Blockchain Association is pushing for a fundamental rethink of how digital assets are taxed, arguing that existing Internal Revenue Service rules were designed for traditional property and are ill-suited to modern blockchain activity.
The proposals, outlined in a recent policy paper from leading trade associations, come as the Internal Revenue Service is tightening enforcement and expanding reporting requirements across the crypto sector.
How the IRS currently treats crypto
Under current IRS guidance, cryptocurrency is classified as property, not currency. This framework, first formalized in 2014 and expanded over the past decade, means that nearly every crypto transaction can trigger a taxable event.
Key features of the existing system include:
- Capital gains or losses apply when crypto is sold, traded, or used for payments
- Crypto-to-crypto swaps are taxable disposals
- Mining and staking rewards are treated as ordinary income at receipt
- Cost basis and holding periods must be tracked for each individual transaction
Recent rules have also increased reporting obligations for exchanges and brokers, requiring detailed disclosures to both users and the IRS.
What the industry wants to change
Crypto advocacy groups argue that treating digital assets strictly as property creates compliance burdens that are out of step with how blockchains are actually used.
Their proposals focus on modernizing tax treatment rather than eliminating taxes altogether. Among the ideas being floated:
- Deferring taxation on routine blockchain activity until assets are converted to fiat
- Creating clearer exemptions for protocol-level operations such as staking and validation
- Simplifying cost-basis tracking for high-frequency and onchain transactions
- Aligning tax treatment more closely with how digital assets function as payment rails and infrastructure
Supporters say the goal is clarity and consistency, particularly as onchain activity expands beyond speculation into payments, decentralized finance, and enterprise use.

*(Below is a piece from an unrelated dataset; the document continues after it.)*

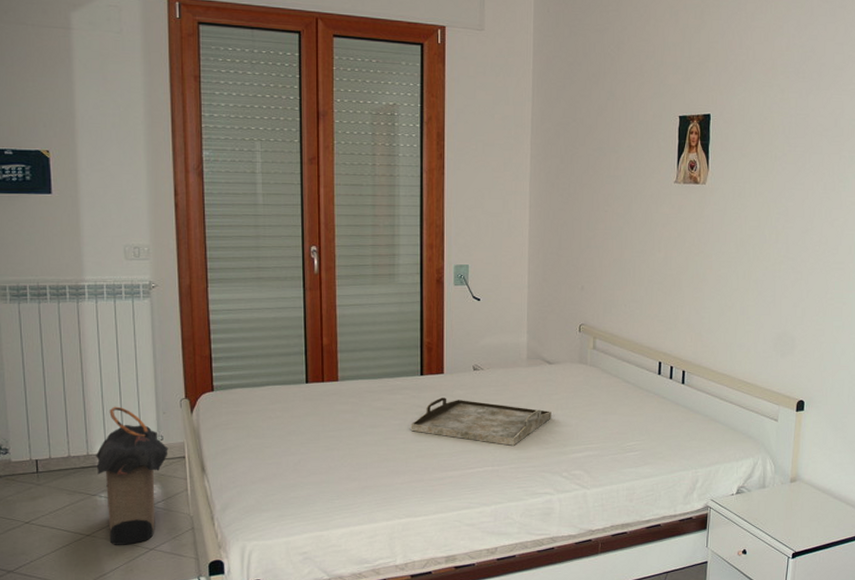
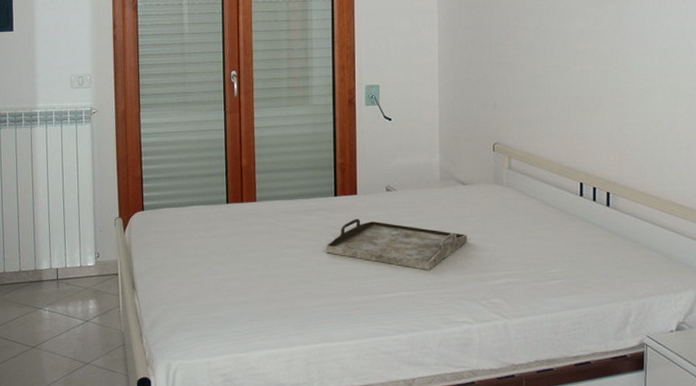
laundry hamper: present [96,406,168,545] -> none [42,224,104,358]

Why this debate is gaining momentum now
The timing is notable. IRS enforcement around crypto has intensified, while Congress continues to debate broader digital asset legislation. At the same time, the US crypto industry is attempting to position itself as compliant, transparent, and globally competitive.
Industry groups argue that without updated tax rules, the US risks pushing innovation offshore or discouraging participation in blockchain networks altogether.
The IRS, however, has maintained that existing tax principles already provide sufficient coverage, even as new technologies emerge.
What would actually change — and what wouldn’t
Even if some of the industry’s proposals gained traction, taxes on crypto would not disappear. Capital gains, income reporting, and enforcement would remain central pillars.
The real shift would be when and how taxes are triggered, rather than whether they apply. Any changes would also require legislative action or formal regulatory updates, not just policy recommendations.
For now, the IRS framework remains fully in force.
Final Summary
- The crypto industry’s proposals highlight growing tension between legacy tax frameworks and blockchain-based financial activity.
- Whether US tax rules evolve will depend on regulatory appetite, not just industry pressure, as enforcement continues to expand.